Nach Einschätzung der Bank signalisiert die wachsende asiatische Nachfrage, dass die europäischen Gaspreise bereits im dritten Quartal 65 Euro je Megawattstunde erreichen könnten, falls sich die Transporte durch die Straße von Hormus erst Ende Juli statt Ende Juni normalisieren. Die vorherige Prognose hatte bei 44 Euro je Megawattstunde gelegen. Auch die Schätzung für das vierte Quartal wurde angehoben, von 40 auf 53 Euro. Die Flüssigerdgasimporte Chinas und Südkoreas steigen sowohl durch die Sommernachfrage als auch durch den Bedarf, Speicher wieder aufzufüllen.
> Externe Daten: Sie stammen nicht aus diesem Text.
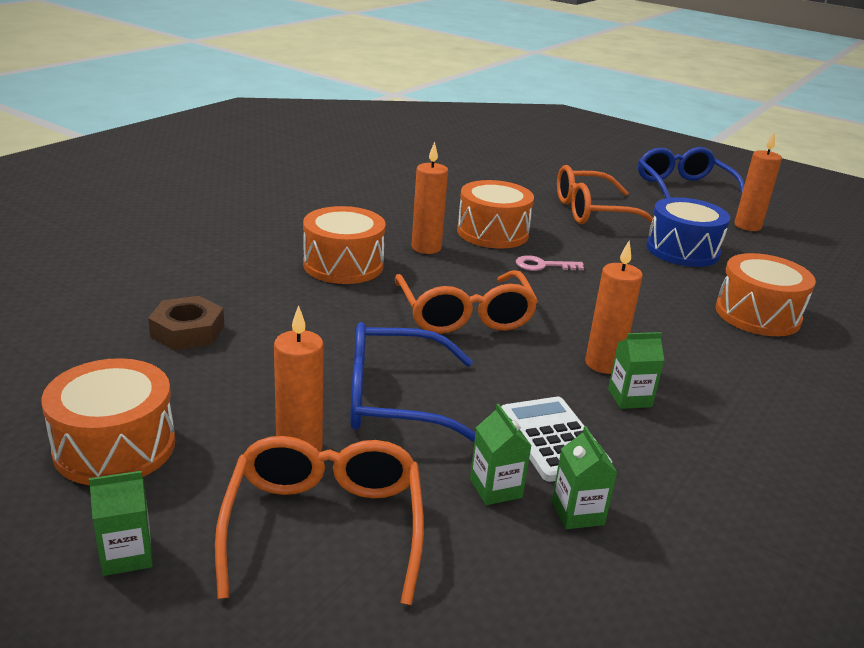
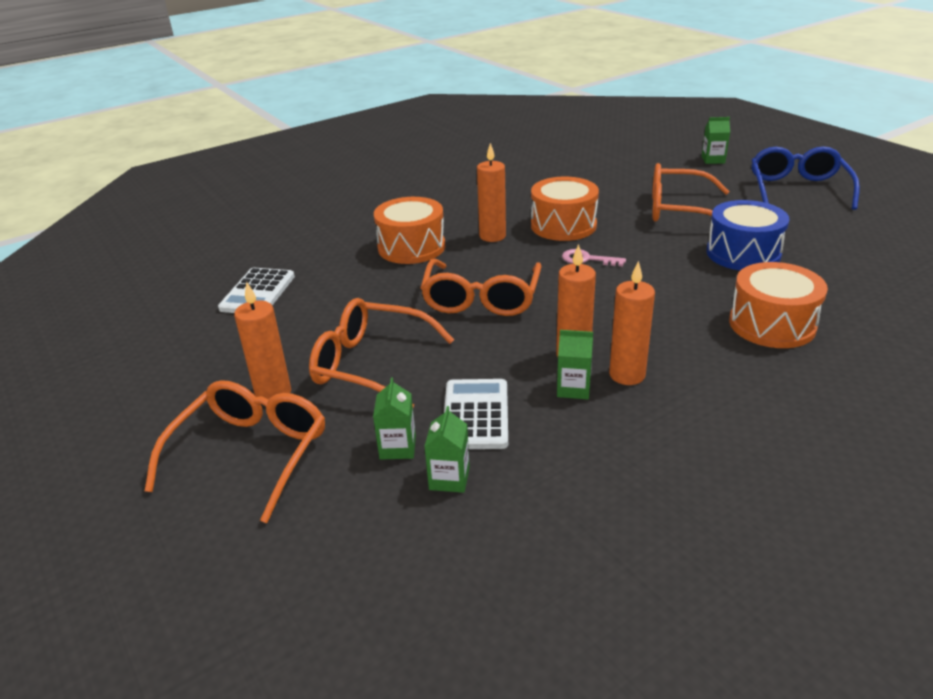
camera: 25 degrees right, 5 degrees up
(115, 447) = (154, 374): orange drum -> none
(127, 555) = (113, 450): green carton -> green carton (713, 160)
(187, 331) = (258, 292): brown nut -> white calculator
(394, 400) = (370, 364): blue glasses -> orange glasses
(747, 226) = (839, 232): orange candle -> orange candle (627, 375)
Besonders stark trifft der Rohstoffschock auch Düngemittel. Die Weltbank erwartet, dass ihr Index der durchschnittlichen Düngemittelpreise in diesem Jahr um mehr als 30 Prozent steigt. Verantwortlich sind Störungen beim Export von Düngemitteln und wichtigen Vorprodukten durch die Straße von Hormus sowie höhere Energiekosten. Der stärkste Druck zeigt sich bei Harnstoff. Dessen Preis dürfte um fast 60 Prozent steigen, da das Angebot aus dem Nahen Osten begrenzt ist und die Kosten für Erdgas erhöht bleiben. Der Preis für granulierten Harnstoff aus ägyptischer Herkunft, der für europäische Käufer besonders relevant ist, lag nach Bloomberg-Daten zuletzt bei rund 809 Euro je Tonne. Das war mehr als doppelt so viel wie zu Jahresbeginn. Der durchschnittliche Preis in diesem Jahr liegt bereits fast um die Hälfte über dem Vorjahresdurchschnitt.
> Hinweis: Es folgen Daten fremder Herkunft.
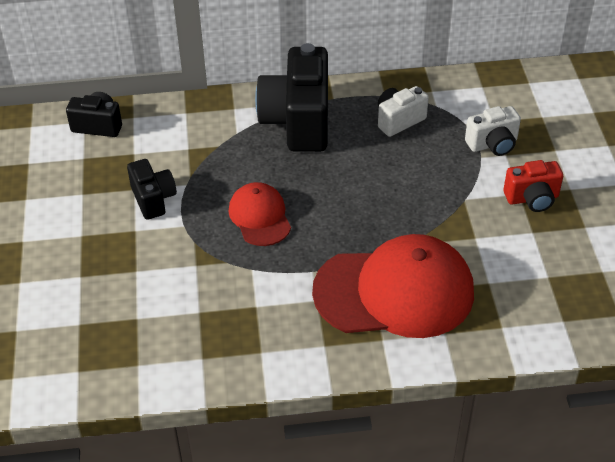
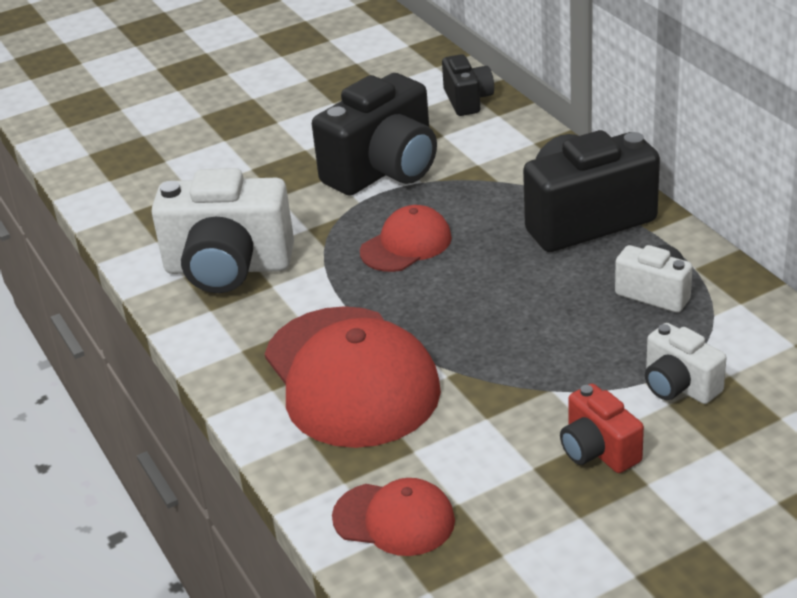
camera: 70 degrees right, 10 degrees down
(153, 199) = (384, 170): black camera -> black camera, size x1.90
(213, 327) = (228, 268): none -> white camera
(549, 312) = (394, 519): none -> red cap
Diese Entwicklung belastet Landwirte und die Nahrungsmittelproduktion. Nach Angaben von Bloomberg teilte die EU mit, sie prüfe mehr Flexibilität für Düngemittelhersteller und Hilfsmaßnahmen für Bauern. Die Europäische Kommission will der Wertschöpfungskette für Düngemittel einen besonderen Status geben. Zudem soll eine deutliche Erhöhung der Agrarreserven vorgeschlagen werden, damit Bauern schneller Hilfe erhalten können.
Für Deutschland ist der Rohstoffschock unmittelbar relevant. Teureres Gas belastet energieintensive Industrien, höhere Metallpreise treffen Maschinenbau, Elektrotechnik, Automobilindustrie und Rüstungsproduktion. Steigende Düngemittelpreise erhöhen zugleich den Kostendruck in der Landwirtschaft. Damit wird der Iran-Krieg auch für deutsche Unternehmen und Verbraucher zu einem Preisrisiko, das über den Ölmarkt weit hinausreicht.